The top US diplomat in a statement urged the WHO team that landed on Thursday in Wuhan, where COVID-19 was first detected, to “press the government of China” on the “new information.”

“The United States government has reason to believe that several researchers inside the [Wuhan Institute of Virology] became sick in autumn 2019, before the first identified case of the outbreak, with symptoms consistent with both COVID-19 and common seasonal illnesses,” Pompeo said.

He said this contradicted reports that none of the staff at the institute had contracted COVID-19 or related viruses.

“Beijing continues today to withhold vital information that scientists need to protect the world from this deadly virus, and the next one,” Pompeo said.

COVID-19 was first detected in Wuhan in late 2019 and has since billowed out across the world, killing more than 2 million people so far, infecting tens of millions and eviscerating the global economy.

The WHO has said establishing the pathway of the virus from animals to humans is essential to preventing future outbreaks.

The outgoing administration of US President Donald Trump has consistently blamed China for COVID-19, which has killed 392,000 people in the US, with the president routinely calling it the “China virus.”

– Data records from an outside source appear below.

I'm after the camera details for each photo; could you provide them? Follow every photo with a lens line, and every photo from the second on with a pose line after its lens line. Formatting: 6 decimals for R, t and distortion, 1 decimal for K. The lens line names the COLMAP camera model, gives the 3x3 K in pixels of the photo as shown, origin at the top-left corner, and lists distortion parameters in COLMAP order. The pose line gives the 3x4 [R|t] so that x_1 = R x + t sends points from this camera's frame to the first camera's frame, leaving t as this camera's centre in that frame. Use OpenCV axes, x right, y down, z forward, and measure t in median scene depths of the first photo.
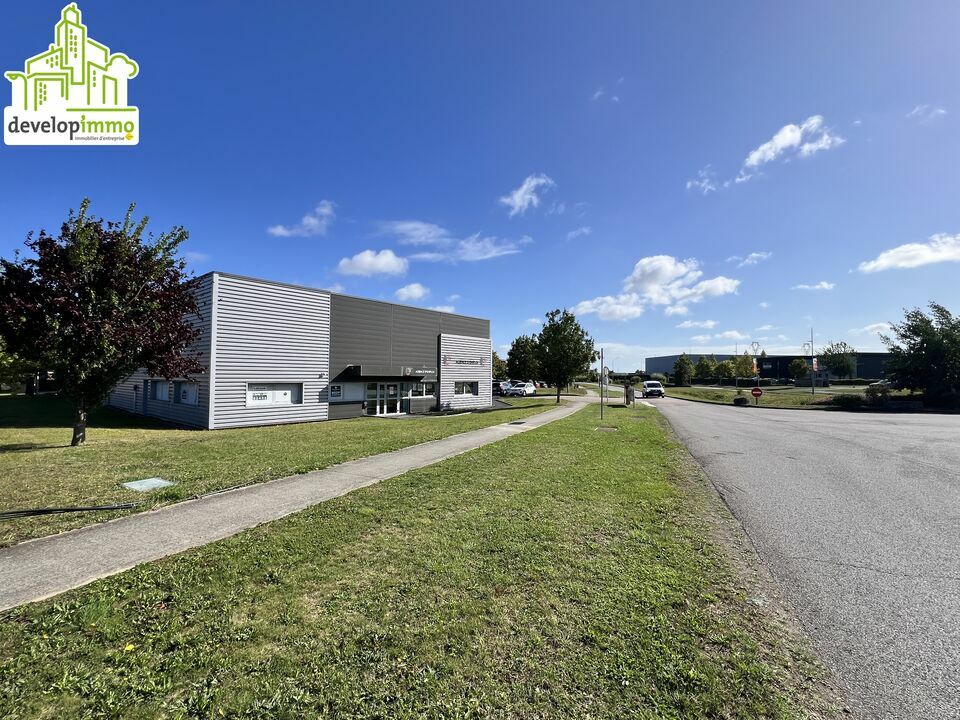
lens RADIAL K [[428.1, 0, 478.8], [0, 428.1, 364.1], [0, 0, 1]] dist [-0.003455, -0.000604]
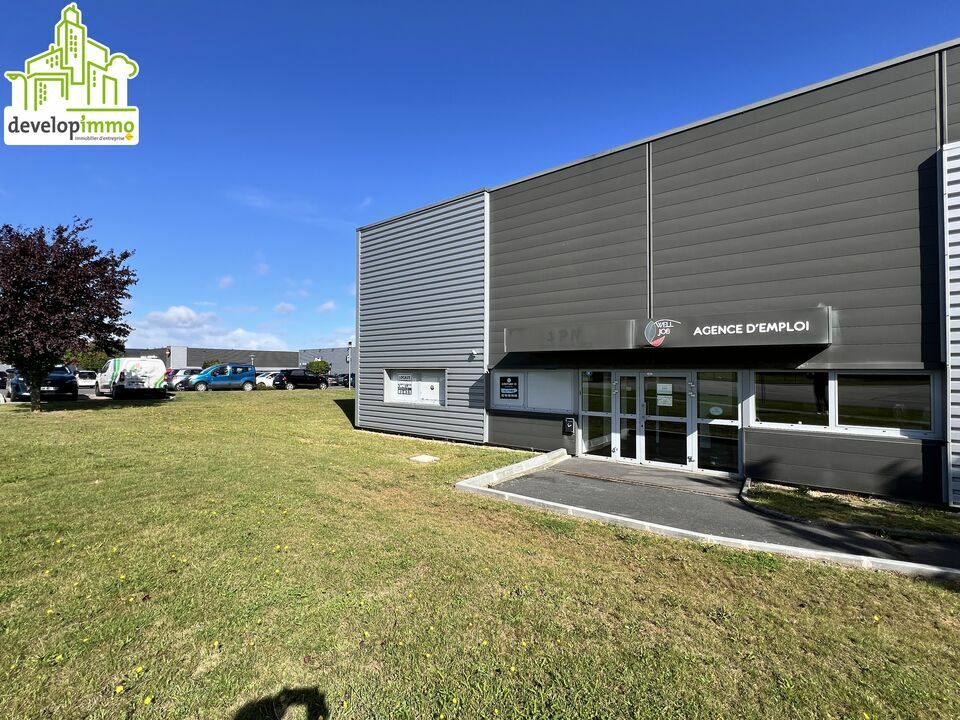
lens RADIAL K [[428.1, 0, 478.8], [0, 428.1, 364.1], [0, 0, 1]] dist [-0.003455, -0.000604]
pose [[0.052020, -0.025347, -0.998324, 0.124841], [0.022670, 0.999450, -0.024194, 0.043840], [0.998389, -0.021373, 0.052566, 0.857917]]
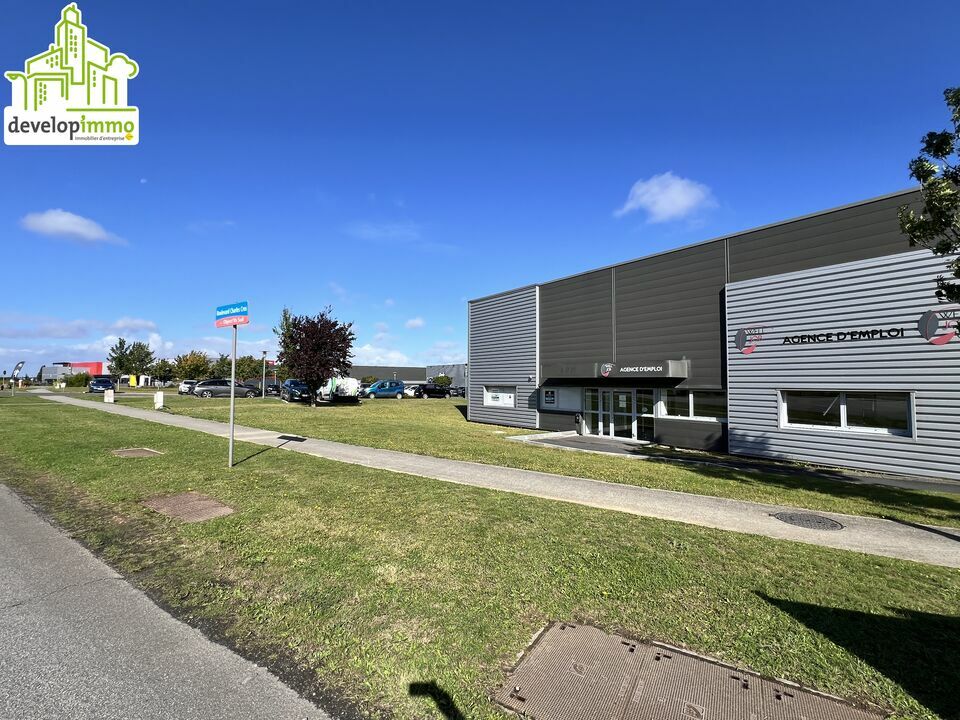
lens RADIAL K [[428.1, 0, 478.8], [0, 428.1, 364.1], [0, 0, 1]] dist [-0.003455, -0.000604]
pose [[-0.215804, -0.053501, -0.974970, 0.464804], [0.017057, 0.998139, -0.058548, 0.041830], [0.976288, -0.029265, -0.214490, 0.952030]]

In related news, India yesterday began one of the world’s biggest coronavirus vaccine programs, a colossal and complex task compounded by safety worries, shaky infrastructure and public skepticism.

The world’s second-most populous nation hopes to inoculate about 300 million of its 1.3 billion people by July — a number equal to almost the entire US population.

Health workers, people over 50 and those deemed at high risk are prioritized to receive one of two approved vaccines, although one has yet to complete clinical trials.

On day one, about 300,000 people were to receive the first of two doses, with Indian Prime Minister Narendra Modi launching the program virtually in New Delhi.

Authorities said they are drawing on their experience with elections and child immunization programs for polio and tuberculosis in rolling out the vaccine.

About 150,000 staff in 700 districts have been specially trained, and India has held several national dry runs involving mock transportation of vaccines.

Regular child inoculations are a “much smaller game” and vaccinating against COVID-19 would be “deeply challenging,” said Satyajit Rath from the National Institute of Immunology.